The facility is still preparing units for making finished products before full operations resume. The refinery typically produces gasoline, diesel and asphalt with a capacity of roughly 50,000 barrels per day.
Around 350 employees will now work at the refinery, which previously employed around 200 workers year-round. Cole said the additional workforce will ensure “adequate” coverage to comply with more protocols and procedures at the plant in the wake of the explosion.
The blast prompted multiple lawsuits against the refinery. In December, contract workers injured in the explosion reached a settlement with the company. In 2021, residents reached a roughly $1 million settlement agreement as part of a federal class-action lawsuit for lost wages and lodging due to the evacuation. An amended settlement was also reached with the state and federal government to offset emissions from the explosion.
Moving forward, Paine said the city is turning its attention from the refinery to the threat of toxic chemicals moved by rail.
“Superior has a lot of rail infrastructure. It is not as safe as it needs to be,” Paine said.

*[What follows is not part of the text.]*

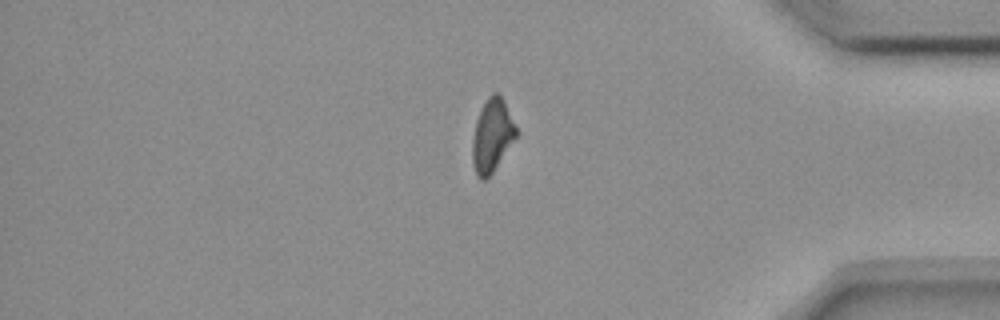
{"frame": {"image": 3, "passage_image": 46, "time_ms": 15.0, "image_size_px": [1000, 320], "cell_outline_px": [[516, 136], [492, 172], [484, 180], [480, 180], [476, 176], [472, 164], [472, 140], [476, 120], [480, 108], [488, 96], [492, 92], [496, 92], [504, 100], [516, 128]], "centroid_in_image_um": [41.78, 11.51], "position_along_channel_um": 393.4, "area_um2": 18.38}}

Paine said the East Palestine train derailment highlighted risks to communities nationwide. Roughly half the Ohio community’s population was evacuated when authorities ignited vinyl chloride to prevent an explosion. Residents have suffered from headaches or other health problems since.
In 1992, authorities evacuated around 50,000 people when a train derailment in Superior caused nearly 22,000 gallons of toxic compounds, including benzene, to spill into the Nemadji River.